Alignment to the Genome
After QC and filtering raw reads, the next step in most miRNA-Seq analysis is the alignment of the reads to the genome.
Please go to the Add Data dropdown menu on the toolbar, then choose Add NGS Data | Add RNA-Seq Data | Map Reads to Genome (Illumina).
At this point, the Map miRNA-Seq Reads to Genome module appears.
First click the Add button to specify the location of the filtered fastq files from the previous section.
Note that these files are in .gz format. The alignment process takes this into account and supporting .gz format is an effective way to save some space when importing files, as there is no need to extract all files.
Choose the Genome for the experiment. In this analysis, we will use Human.hg38. Choose the Gene model. We will use miRBase.R21. In general for miRNA-seq, results will be much more successful when mapping exclusively to known miRNAs.
If your goal is miRNA discovery, there are several specialized tools for this purpose, such as miRDeep2.
Leave the quality encoding set to automatic. However for your information, these files were encoded using the Sanger quality scoring system.
Adapter Stripping allows trimming (under Advanced) and adapter-stripping of reads.
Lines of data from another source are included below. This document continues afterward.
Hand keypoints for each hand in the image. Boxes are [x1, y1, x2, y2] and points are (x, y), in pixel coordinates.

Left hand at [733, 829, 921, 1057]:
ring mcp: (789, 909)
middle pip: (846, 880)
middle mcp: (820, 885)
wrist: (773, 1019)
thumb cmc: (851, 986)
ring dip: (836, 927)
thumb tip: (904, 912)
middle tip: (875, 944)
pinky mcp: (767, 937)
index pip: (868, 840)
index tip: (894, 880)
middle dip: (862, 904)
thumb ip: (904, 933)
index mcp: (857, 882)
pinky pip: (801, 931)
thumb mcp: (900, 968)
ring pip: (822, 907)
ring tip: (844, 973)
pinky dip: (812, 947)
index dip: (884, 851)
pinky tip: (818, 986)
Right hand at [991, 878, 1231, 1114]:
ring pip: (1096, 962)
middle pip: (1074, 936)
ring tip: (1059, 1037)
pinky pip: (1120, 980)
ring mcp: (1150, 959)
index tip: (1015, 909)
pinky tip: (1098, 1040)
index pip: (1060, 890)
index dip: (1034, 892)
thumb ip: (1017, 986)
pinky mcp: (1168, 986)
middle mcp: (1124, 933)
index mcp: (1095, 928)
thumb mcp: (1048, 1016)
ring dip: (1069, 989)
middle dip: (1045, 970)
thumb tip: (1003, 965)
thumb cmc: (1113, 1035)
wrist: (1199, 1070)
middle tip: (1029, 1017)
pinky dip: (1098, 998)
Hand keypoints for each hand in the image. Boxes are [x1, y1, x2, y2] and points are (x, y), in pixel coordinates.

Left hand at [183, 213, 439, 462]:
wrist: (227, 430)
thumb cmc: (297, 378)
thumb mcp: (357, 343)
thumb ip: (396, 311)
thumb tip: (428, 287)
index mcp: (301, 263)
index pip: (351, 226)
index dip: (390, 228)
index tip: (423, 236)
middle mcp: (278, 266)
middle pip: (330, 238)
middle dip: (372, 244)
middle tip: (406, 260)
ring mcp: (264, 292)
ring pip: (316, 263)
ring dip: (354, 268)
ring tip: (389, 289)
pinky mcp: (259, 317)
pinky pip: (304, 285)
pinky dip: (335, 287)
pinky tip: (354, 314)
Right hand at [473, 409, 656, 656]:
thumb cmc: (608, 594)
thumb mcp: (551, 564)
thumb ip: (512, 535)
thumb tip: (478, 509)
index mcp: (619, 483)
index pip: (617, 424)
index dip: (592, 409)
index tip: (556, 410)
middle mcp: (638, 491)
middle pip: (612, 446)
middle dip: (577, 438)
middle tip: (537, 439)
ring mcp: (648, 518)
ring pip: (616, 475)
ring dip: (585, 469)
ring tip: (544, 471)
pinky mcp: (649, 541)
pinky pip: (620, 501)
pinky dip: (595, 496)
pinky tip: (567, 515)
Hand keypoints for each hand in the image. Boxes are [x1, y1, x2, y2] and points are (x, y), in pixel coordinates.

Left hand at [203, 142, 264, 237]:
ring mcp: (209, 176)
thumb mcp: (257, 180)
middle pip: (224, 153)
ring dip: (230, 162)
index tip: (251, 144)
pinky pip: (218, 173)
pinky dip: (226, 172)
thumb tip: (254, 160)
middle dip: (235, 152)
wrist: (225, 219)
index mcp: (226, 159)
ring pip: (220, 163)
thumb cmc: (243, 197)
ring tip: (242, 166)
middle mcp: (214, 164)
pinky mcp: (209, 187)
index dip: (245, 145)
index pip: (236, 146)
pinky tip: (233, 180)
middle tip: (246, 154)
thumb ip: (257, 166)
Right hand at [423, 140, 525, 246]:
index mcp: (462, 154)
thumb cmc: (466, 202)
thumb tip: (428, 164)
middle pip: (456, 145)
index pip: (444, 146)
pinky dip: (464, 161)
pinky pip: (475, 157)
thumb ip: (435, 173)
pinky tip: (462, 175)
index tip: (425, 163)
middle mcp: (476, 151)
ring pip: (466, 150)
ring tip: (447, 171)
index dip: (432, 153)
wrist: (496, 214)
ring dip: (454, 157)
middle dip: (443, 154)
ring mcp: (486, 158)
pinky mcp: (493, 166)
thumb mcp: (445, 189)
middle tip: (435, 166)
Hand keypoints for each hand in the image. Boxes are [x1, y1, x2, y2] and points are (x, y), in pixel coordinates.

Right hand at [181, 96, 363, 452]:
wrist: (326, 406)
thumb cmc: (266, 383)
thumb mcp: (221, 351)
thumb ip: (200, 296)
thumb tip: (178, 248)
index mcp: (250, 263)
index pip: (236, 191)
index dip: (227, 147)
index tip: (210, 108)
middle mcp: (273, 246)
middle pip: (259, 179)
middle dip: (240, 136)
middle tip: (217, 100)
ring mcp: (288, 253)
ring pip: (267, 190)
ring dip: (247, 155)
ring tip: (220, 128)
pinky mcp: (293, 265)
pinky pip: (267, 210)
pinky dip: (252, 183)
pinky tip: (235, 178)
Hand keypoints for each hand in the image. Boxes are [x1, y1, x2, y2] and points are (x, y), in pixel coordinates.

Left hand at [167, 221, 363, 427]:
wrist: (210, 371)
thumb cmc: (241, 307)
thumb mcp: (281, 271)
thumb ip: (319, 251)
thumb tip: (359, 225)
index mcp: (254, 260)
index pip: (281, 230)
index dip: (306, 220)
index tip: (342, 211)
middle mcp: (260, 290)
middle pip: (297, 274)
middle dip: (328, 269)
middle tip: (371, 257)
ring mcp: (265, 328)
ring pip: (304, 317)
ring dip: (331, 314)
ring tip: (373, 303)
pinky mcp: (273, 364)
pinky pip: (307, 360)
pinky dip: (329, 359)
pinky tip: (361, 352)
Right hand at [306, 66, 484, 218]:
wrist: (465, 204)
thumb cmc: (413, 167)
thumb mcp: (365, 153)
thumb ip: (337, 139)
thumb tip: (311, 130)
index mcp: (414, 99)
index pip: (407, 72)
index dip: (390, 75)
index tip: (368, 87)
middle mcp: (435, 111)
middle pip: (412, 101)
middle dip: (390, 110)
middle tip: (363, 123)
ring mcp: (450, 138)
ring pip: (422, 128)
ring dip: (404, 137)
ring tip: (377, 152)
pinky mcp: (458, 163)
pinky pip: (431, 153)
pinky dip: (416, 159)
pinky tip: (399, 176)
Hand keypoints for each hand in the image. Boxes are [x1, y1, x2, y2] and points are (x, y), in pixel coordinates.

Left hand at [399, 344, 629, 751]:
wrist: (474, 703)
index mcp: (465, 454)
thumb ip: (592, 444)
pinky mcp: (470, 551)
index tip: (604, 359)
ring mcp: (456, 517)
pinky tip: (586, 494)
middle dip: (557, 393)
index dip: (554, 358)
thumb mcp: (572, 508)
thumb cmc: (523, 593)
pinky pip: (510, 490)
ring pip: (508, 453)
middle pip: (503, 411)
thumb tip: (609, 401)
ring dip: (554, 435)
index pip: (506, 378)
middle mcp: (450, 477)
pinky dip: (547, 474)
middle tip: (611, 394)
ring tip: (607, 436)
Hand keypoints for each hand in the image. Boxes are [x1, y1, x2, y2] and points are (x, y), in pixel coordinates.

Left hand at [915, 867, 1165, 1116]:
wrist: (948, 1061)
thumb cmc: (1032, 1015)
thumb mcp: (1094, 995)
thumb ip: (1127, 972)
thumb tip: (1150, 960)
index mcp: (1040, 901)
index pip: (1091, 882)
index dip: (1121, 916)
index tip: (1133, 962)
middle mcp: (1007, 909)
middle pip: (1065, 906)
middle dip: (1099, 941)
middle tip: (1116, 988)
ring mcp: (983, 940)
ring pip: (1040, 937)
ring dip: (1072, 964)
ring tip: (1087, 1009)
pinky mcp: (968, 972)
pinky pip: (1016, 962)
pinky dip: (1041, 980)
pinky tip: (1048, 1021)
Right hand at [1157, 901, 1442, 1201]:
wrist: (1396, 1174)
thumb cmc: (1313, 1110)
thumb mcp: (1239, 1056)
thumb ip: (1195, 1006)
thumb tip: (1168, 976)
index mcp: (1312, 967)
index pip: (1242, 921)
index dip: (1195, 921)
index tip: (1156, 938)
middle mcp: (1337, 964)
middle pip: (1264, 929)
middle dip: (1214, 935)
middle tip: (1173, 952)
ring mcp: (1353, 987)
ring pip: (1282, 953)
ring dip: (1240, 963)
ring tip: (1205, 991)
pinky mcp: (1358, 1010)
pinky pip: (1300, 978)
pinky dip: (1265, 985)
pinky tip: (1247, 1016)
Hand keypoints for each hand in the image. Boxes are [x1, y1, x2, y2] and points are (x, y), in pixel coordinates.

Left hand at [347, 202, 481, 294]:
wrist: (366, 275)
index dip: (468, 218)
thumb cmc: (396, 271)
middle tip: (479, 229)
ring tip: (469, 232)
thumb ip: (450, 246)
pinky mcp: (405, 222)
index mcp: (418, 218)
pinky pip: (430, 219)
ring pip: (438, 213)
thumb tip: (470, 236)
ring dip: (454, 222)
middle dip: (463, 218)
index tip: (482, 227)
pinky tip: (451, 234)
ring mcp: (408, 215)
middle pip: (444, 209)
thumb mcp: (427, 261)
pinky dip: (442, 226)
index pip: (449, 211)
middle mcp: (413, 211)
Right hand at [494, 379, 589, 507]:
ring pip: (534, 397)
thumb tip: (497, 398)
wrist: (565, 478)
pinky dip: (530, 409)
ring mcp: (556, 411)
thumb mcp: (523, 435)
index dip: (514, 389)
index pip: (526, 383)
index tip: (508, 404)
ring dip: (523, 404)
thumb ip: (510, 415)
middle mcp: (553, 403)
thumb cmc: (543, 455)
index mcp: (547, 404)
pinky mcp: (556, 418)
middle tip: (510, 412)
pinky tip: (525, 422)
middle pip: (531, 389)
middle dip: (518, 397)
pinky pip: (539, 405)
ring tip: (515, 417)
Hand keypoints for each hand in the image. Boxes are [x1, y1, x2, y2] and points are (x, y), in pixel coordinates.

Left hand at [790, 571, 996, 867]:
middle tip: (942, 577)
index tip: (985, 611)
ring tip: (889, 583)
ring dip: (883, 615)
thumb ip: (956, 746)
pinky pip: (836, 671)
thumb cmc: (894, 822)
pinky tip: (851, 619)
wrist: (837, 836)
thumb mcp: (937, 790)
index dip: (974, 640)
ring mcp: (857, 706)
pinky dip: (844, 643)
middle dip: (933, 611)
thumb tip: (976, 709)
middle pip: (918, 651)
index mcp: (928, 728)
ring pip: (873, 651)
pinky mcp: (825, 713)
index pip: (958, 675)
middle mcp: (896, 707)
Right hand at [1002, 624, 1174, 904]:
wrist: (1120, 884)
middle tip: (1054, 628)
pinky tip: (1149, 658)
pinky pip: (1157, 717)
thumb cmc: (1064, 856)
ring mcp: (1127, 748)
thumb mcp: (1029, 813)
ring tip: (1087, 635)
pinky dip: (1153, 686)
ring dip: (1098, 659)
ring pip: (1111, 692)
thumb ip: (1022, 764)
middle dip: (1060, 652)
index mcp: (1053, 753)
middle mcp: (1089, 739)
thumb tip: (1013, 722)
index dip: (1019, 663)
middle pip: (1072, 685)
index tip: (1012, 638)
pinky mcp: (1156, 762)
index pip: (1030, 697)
Since we have already trimmed and stripped the tutorial reads, there is no need to do it again here.
In Performance and Reporting, Total penalty should be left as automatic, and is described completely in Omicsoft's white paper on alignment.
Thread number indicates the number of threads to use per alignment, and usually this number should be less than 6. Job number refers to the number of parallel jobs (independent processes).
Non-unique mapping indicates how many "ties" for non-unique reads should be reported, or whether they should be excluded all together.
Only BAM files will be output. If users also want SAM files, there is a tool (NGS | Tools | Convert Files) in ArrayStudio to generate SAM files from BAM files.
Output folder is the place if one wants to explicitly specify a location to store the alignment BAM files. Otherwise the bam files will be saved in a default location (a random number/letter folder in the project folder). In this tutorial, it is recommended to specify a folder so that BAM files can be found easily in next step.
There are a few options in the Advanced Tab. In general the default values have been tuned and should work well in most cases.
Leave the Exclude unmapped reads unchecked, so that the generated BAM file will contain the information for all the reads (i.e. mapped and unmapped). The generated BAM files (which contain mapped and unmapped reads) can be directly used as input for subsequent steps.
Click Submit to start mapping.
The mapping stage could take anywhere from several minutes to over an hour, depending on the number of threads, type of computer (64-bit/32-bit), etc.
After the alignment, you will see a NgsData object with an alignment report table (1) and design table (2) in the solution explorer,
and BAM files as well as alignment report summary files in the specified output folder.
To help downstream analysis, we will add grouping columns to the design table.
First, double-click the new NGS data Design table in the Solution Explorer to view the Design Table in Array Studio. Next, click either the (1) Open as Text or (2) Open as Excel buttons:
To the design table, add a column named Group, then enter group labels "Normal", "Psoriatic_Uninvolved", and "Psoriatic_Involved" as follows:
- SRX091742-SRX091744 are Normal
- SRX091719-SRX091721 are Psoriatic_Uninvolved
- SRX091695-SRX091697 are Psoriatic_Involved
You may add additional columns if you like, such as the StudyID, source organism, etc.
Save the file as a tab-delimited file, named "Design.txt", in the same folder as your .BAM files.
Then, right click on the Design folder for the NgsData, and select Import | Tab delimited file:
Navigate to "Design.txt". Two options for importing will be offered:
Append to the existing covariate table: checking this option will append the selected design file contents to the existing design table, using the first column to match rows.
Use the name order in the new covariate table: checking this option will use the name orders in the selected design file, instead of using the name orders in the existing design table.
These two options should be left unchecked for this tutorial (as we will just over-write the design table).
Now save your project, then we can quantify reads mapped to each known miRNA and identify differentially-expressed miRNAs.